The biggest bane of the PDP, I also wrote,  ' is undoubtedly godfatherism;  godfathers are perennially locked in supremacy battle. One godfather is always seeking to knock out another godfather.  Yar'Adua, Obasanjo's loyalists contend, knocked out OBJ after he got to power; now, Jonathan  also knocked out Yar'Adua's people as soon as he got to power, in preparation for 2011. If PDP eliminates godfatherism today, the party would begin to see clearly and would then be in the ready to be a truly people's party. The 'democratic' in its name would then begin to make sense to its members and indeed, other Nigerians.  However, isn't that a tall order?
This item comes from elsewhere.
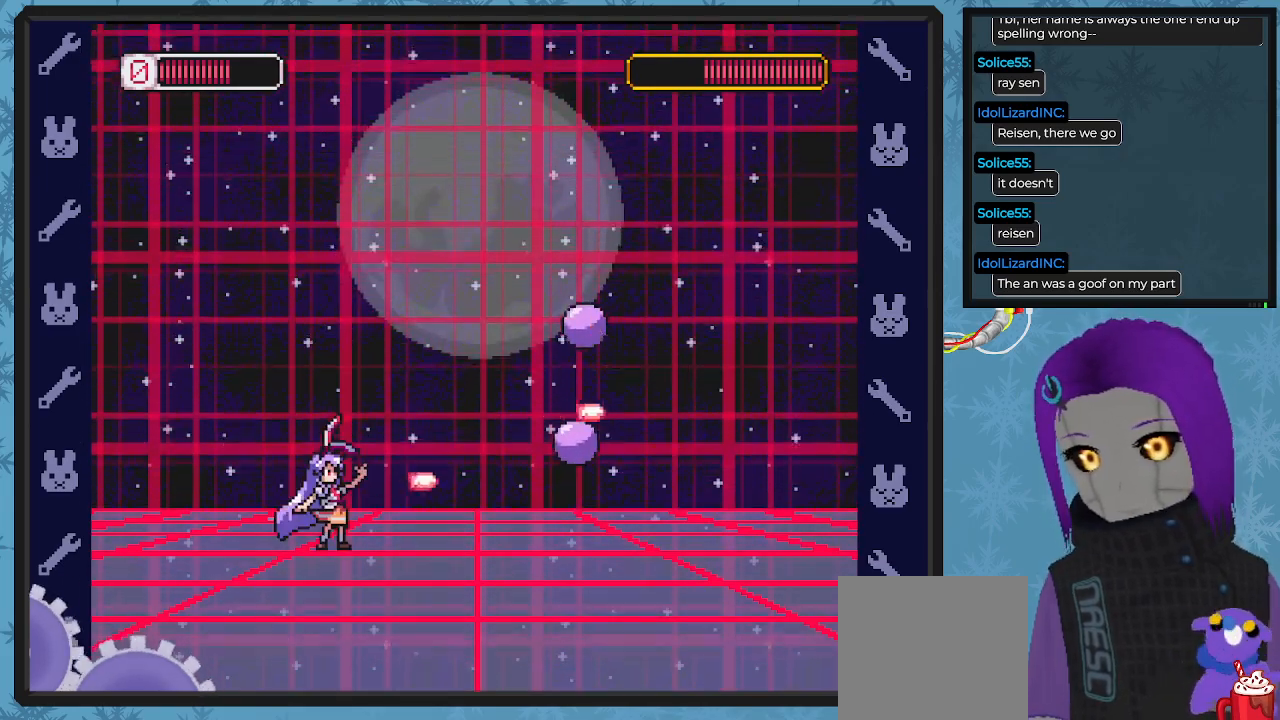
{"buttons": ["B", "DPAD_DOWN", "DPAD_RIGHT"], "left_stick": "center", "events": [[33, "X", "up"], [67, "DPAD_RIGHT", "down"], [100, "DPAD_DOWN", "down"], [133, "B", "down"]]}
Isn't that expecting too much from a group of people used to rancour and man-eat-man  as a way of life? As for the rest of us, we wait and watch how the high drama of the PDP imminent implosion plays out.'

Indeed,  the good news for all Nigerians is that apart from the fact that the PDP, in recent times, has become a crumbling cookie, their stolen  electoral victories  in different parts of the country are gradually being retrieved.  From Edo to Ondo, Ekiti to Delta, those who subverted the people's will under the do-or-die dispensation of  the emperor from Owu  are licking the dust of shame.  This should be a lesson to all election riggers that every injustice to the people will never go unremedied, no matter how long delayed.  If not by the courts, certainly by God.